▶ [ABOUT THIS EXERCISE]: Pull out every line in the listing below that contains the string "restaurant", matching uppercase and lowercase exactly.

▶ [ENTRIES SUPPLIED]:

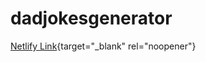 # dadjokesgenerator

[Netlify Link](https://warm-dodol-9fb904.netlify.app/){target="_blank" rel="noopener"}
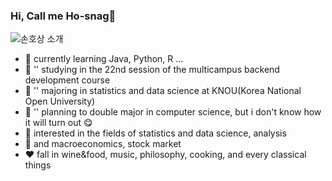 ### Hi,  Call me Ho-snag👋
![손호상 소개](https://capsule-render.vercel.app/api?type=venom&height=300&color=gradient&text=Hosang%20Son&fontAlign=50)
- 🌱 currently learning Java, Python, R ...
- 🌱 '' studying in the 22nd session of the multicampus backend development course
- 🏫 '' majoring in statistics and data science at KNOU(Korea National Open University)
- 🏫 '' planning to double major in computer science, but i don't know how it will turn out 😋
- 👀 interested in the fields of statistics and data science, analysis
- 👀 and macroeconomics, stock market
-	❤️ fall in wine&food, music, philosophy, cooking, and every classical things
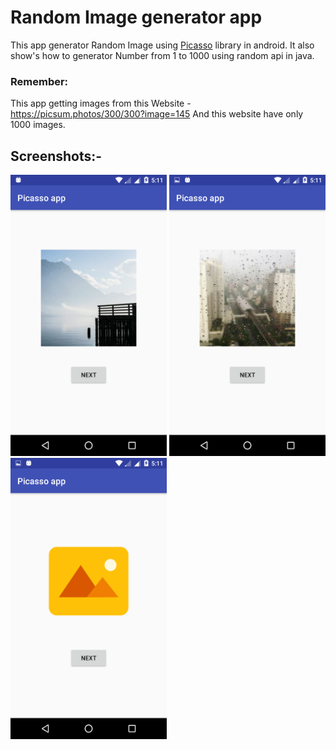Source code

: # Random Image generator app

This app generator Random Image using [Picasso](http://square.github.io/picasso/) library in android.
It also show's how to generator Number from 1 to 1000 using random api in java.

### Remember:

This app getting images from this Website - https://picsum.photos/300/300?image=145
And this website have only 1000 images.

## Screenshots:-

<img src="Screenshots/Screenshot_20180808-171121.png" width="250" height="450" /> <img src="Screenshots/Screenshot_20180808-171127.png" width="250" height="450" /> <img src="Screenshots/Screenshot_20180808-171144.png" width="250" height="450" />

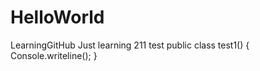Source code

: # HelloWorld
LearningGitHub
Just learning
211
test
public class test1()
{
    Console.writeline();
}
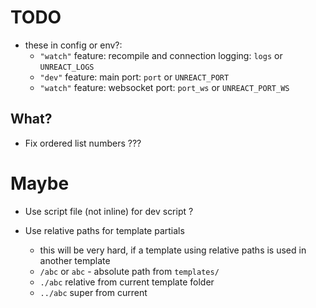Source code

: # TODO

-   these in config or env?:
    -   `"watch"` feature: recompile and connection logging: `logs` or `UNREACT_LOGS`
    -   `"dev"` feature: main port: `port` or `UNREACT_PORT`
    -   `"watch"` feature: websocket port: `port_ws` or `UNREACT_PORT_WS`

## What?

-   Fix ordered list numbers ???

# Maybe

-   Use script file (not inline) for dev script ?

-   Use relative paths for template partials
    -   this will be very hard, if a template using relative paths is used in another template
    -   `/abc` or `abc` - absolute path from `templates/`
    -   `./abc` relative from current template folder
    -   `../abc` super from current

* * *

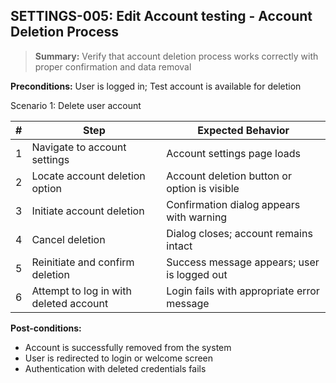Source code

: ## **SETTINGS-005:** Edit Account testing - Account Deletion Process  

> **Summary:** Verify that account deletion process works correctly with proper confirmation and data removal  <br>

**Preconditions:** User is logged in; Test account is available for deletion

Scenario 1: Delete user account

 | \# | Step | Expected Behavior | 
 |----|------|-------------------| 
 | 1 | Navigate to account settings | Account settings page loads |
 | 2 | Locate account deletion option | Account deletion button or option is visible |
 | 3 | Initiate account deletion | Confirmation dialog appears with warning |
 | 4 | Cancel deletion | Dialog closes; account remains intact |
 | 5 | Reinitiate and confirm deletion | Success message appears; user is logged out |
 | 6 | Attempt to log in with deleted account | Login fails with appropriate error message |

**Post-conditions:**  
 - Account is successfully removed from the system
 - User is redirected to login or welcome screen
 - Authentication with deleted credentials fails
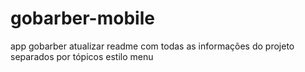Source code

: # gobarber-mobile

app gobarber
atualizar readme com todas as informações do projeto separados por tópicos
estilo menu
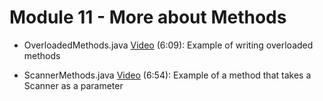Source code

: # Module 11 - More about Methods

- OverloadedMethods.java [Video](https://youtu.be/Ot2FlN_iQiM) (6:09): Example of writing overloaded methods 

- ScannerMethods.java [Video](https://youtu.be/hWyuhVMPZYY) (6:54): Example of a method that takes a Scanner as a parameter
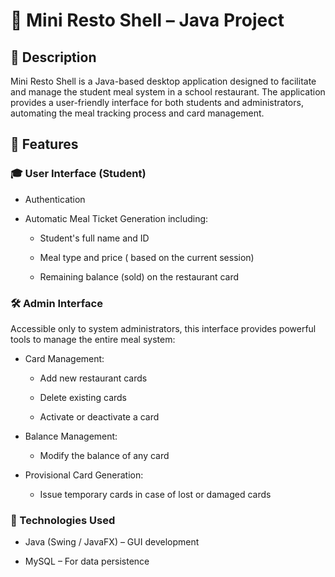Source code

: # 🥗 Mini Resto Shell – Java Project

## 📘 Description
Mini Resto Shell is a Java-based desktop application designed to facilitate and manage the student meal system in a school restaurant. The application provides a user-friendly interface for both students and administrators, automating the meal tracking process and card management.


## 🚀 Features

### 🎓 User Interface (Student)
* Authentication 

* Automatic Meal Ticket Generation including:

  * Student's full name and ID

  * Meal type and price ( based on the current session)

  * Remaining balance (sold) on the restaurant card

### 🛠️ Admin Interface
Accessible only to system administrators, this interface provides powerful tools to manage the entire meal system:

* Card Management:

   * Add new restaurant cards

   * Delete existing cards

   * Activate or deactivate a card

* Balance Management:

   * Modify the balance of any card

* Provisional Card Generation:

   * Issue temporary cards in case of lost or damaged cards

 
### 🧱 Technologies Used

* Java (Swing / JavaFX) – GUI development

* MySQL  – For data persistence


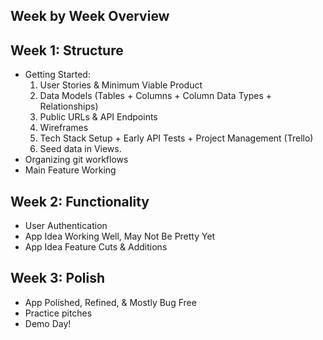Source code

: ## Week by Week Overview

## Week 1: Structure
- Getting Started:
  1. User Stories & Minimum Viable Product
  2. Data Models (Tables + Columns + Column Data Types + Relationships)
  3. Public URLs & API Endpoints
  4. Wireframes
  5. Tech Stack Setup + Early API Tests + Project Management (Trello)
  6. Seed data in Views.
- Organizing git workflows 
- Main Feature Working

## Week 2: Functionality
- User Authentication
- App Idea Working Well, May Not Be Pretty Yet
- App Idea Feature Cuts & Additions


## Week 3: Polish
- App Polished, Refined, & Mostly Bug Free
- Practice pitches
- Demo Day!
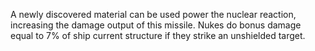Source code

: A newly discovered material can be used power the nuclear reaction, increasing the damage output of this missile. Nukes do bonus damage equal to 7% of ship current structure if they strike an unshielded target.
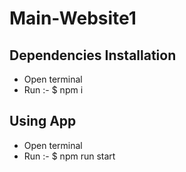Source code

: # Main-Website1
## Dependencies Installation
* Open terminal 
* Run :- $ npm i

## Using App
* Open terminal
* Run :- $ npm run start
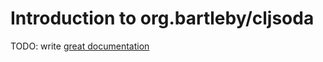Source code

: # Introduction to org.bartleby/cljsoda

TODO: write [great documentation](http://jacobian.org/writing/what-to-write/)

▶ [SOLUTION FOR THIS TASK]:
Mini Resto Shell is a Java-based desktop application designed to facilitate and manage the student meal system in a school restaurant. The application provides a user-friendly interface for both students and administrators, automating the meal tracking process and card management.
  * Remaining balance (sold) on the restaurant card
   * Add new restaurant cards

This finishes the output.